Heavy metals halt diggers

Construction under way at Nanfang Steelworks in Guangzhou, Guangdong province, on July 14. The government has halted work on the affordable housing project after the land it was to be built on was found to be contaminated.[Photo/China Daily]

The Guangzhou Environmental Protection Bureau ordered the work to stop after an environmental report on the project concluded that the amount of heavy metals at the construction site exceeded State safety levels, according to sources in the city's environmental protection bureau.

The construction started early this year without an approval from the city's environmental protection bureau.

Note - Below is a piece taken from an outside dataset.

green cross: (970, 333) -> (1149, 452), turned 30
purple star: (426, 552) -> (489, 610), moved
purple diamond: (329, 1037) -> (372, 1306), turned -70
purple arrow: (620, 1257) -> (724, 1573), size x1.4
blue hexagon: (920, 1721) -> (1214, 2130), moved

The affordable housing project, which is being built on the site of the former Nanfang Steelworks in the city's Baiyun district, is to comprise 16 buildings, providing 7,675 apartments set aside for about 25,000 low-income residents in Guangzhou.

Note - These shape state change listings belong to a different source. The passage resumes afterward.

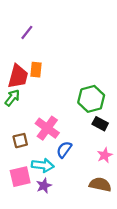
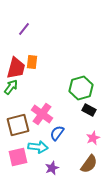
brown square: (20, 141) -> (18, 125), size x1.6
brown semicircle: (100, 184) -> (89, 164), turned 114
purple star: (44, 186) -> (52, 168), moved

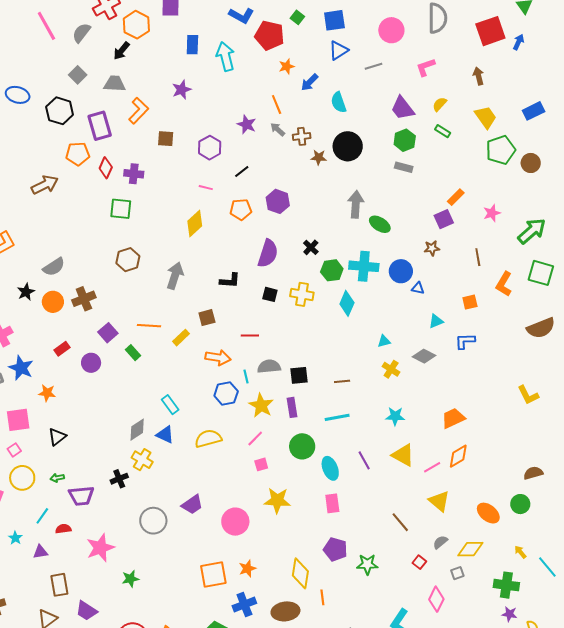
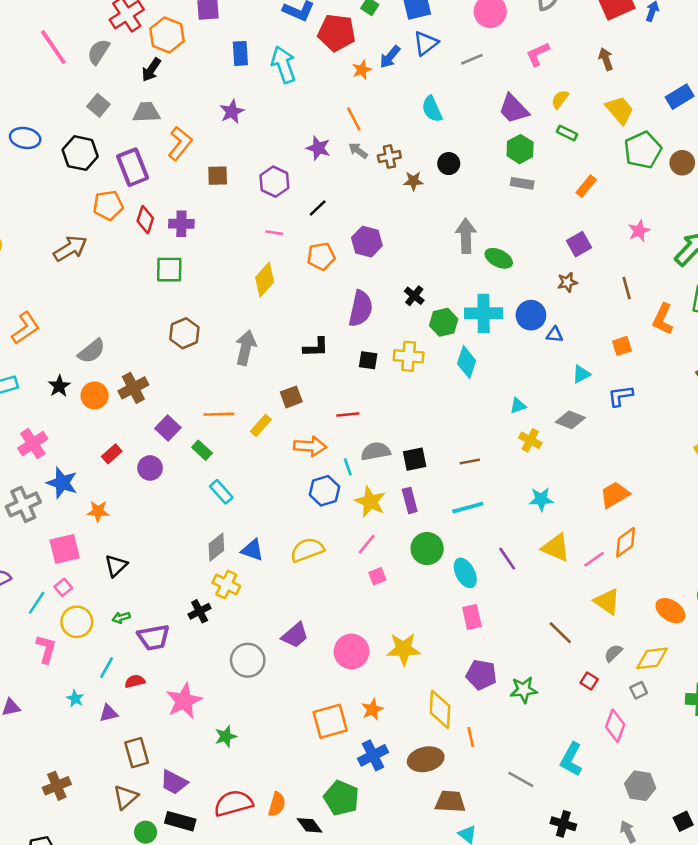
blue arrow: (310, 82) -> (390, 57), moved
black circle: (348, 146) -> (449, 164), size x0.6
orange rectangle: (456, 197) -> (586, 186), moved
cyan rectangle: (170, 405) -> (221, 492), moved
yellow star: (277, 500) -> (404, 649), moved

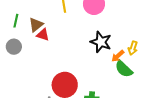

So far, it is the largest affordable housing project under construction in the southern metropolis.

The project occupies more than 179,000 square meters of land, has a construction floor space of 569,056 sq m and is expected to cost more than 1.18 billion yuan ($184.38 million).

An official from the city environmental protection bureau's monitoring detachment said the construction violated environmental rules and regulations because it started before being officially approved.

"The city's environmental protection bureau has told the project organizers to stop and wait for a punishment," said the official, who did not want to be named.

"Various departments will test the earth at the construction site again and make their findings public," he said.

"About 160,000 square meters of earth have been dug out of the construction site for the project and the contaminated soil is believed to have been illegally transported to another place," the official said.

Various departments are also looking into where the contaminated soil has been taken, he added.

Xu Minggui, an official from Guangzhou Office of Affordable Housing, denied his office had violated rules and regulations in building the affordable housing project.

"We asked a third party to conduct an environmental protection assessment before the construction on the project started," he said on Monday. "The environmental report conducted by the third party said the heavy metals in the soil, including copper, zinc, chrome, lead and nickel, are not concentrated enough to harm people's health.

"Our environmental report from the third party may differ somewhat from the city environmental protection bureau's.

"We did not have to be approved by the environmental protection bureau to start building the infrastructure of the affordable housing project, and the construction of the project was approved by the city's construction committee."

Xu promised to speak to the bureau to clear up any misunderstandings and overcome various difficulties.

After the media reported the halt to construction, it provoked a public outcry among the public.

Wang Xinghui, a Guangzhou office worker, said building the affordable housing project on contaminated soil was a form of discrimination against low-income residents.

"Why do the poor have to live in houses built on contaminated ground?" he asked.